Suspeito por existir, por Karen Luise Souza Pinheiro*

Cena comum: um grupo de adolescentes sai da escola, dirige-se a um estabelecimento comercial para comprar biscoitos e refrigerante. Cena comum, não fossem ele composto jovens negros, “neguinhos” melhor dizendo. E por serem jovens negros foram abordados, revistados de modo truculento, expostos publicamente em espaço localizado nas imediações de suas residências e do estabelecimento de ensino que frequentavam, sendo em seguida orientados a irem embora, já que eles, afinal, embora suspeitos, não haviam praticado qualquer subtração no lugar.

Sim. Eles eram suspeitos. Suspeitos porque ostentavam corpos negros, suspeitos porque existiam. Portanto, não lhes era permitido, e não é permitido àqueles que ostentam corpos negros transitar livremente, andar pelas ruas à noite, circular por shoppings, lojas de departamentos ou quaisquer outros locais de acesso ao público, sem que estejam sob vigilância, a qual, a qualquer momento pode transformar-se em situação de constrangimento e humilhação. Porquê? Porque pertencem a raça negra: raça inferior, raça marginal, raça composta por indivíduos que até 130 anos atrás eram objeto, eram coisa, eram propriedade de outro.
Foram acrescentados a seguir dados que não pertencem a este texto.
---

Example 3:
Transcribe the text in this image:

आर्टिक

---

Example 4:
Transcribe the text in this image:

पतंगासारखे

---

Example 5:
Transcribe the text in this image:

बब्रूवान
As condições aqui retratadas revelam o que se chama de racismo estrutural. A sociedade brasileira estruturou-se racista, entendendo que, em razão da cor da pele, indivíduos possuem menor capacidade intelectual, e, por conseguinte, devem ocupar postos de trabalho de menor complexidade, devem pertencer às classes sociais menos favorecidas, serão os destinados à vida fora das regras de comportamento e, sim, serão os que praticarão crimes, serão os que praticarão os atos contrários à lei.

“Decisão judicial soa como um basta ao discurso da democracia racial”, diz a juíza Karen Luise Souza Pinheiro

Com a diáspora africana, aqui chegaram os corpos negros, como mãos de obra e objetos de propriedade de indivíduos brancos. Libertos, seres humanos negros que sempre foram, restaram abandonados pelo Estado e permaneceram vivendo considerados seres pertencentes a uma raça inferior, mas habitantes de um país onde imperava a democracia racial e no qual surgiu o que se chamou de raça brasileira.
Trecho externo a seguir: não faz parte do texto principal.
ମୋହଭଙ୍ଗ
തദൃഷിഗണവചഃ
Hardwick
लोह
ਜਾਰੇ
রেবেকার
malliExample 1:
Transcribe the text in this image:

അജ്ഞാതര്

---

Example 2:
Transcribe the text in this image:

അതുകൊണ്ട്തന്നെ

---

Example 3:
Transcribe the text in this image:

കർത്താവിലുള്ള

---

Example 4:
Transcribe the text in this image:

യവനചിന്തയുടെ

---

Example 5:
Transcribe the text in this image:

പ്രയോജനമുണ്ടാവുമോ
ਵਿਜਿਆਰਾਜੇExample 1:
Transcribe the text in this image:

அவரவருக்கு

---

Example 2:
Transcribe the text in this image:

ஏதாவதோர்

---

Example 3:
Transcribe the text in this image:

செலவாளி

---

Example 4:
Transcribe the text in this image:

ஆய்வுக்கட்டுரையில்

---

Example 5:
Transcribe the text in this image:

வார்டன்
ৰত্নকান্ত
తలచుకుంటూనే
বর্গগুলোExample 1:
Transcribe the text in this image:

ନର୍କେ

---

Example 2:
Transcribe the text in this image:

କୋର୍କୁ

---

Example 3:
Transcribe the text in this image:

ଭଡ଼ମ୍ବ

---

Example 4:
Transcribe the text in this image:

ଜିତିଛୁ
Os discursos da democracia racial e da existência de uma raça brasileira, reforçaram a marginalização da população negra, mantendo-se brancos em cima e negros embaixo da pirâmide social, pois se todos são iguais, nenhuma ação especial é necessária àqueles que foram libertos depois de séculos de escravização.
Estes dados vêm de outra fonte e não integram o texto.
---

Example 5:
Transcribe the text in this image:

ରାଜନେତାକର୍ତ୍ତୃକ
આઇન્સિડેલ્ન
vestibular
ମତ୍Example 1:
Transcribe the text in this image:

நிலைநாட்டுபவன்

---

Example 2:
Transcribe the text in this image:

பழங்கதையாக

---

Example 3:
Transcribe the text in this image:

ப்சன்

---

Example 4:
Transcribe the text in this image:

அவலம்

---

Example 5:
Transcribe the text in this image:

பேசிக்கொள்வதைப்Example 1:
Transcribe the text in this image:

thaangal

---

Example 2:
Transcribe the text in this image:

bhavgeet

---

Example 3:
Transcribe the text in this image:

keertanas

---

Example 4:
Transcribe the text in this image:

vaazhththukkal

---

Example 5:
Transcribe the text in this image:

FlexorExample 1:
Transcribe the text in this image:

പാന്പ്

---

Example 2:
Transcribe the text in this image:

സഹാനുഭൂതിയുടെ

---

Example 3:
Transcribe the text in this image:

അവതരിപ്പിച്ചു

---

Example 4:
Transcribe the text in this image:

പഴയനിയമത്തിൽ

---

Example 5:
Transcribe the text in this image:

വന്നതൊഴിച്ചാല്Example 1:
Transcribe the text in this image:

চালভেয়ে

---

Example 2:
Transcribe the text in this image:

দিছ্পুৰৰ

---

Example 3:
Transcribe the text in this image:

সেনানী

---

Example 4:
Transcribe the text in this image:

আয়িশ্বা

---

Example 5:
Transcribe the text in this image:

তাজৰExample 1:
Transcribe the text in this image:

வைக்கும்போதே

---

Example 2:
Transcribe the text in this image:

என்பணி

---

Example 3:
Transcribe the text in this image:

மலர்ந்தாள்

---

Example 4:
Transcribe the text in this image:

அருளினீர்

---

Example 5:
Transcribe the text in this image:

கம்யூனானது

A população negra não foi alvo específico de ações de Estado a colocá-la em condições de igualdade com a população branca que aqui vivia e que aqui chegou, munida de incentivos públicos, que foram essenciais à sua subsistência e à melhora de suas condições de vida.

Ao contrário, a sociedade estruturou-se com diversos instrumentos reprodutores de preconceitos e práticas que sempre negligenciaram o trato das questões étnico-raciais, reforçando não apenas invisibilidade social de negros, mas também afastando-os das condições de sujeitos de direitos providos de humanidade.

Após a abolição, indivíduos negros foram destinados às favelas, às ruas e ao cárcere, sem representação política, porque em sua maioria analfabetos, portanto sem direito ao voto até 1985. Destarte, não tiveram voz, não puderam demonstrar suas necessidades e sequer satisfazê-las de modo digno e justo.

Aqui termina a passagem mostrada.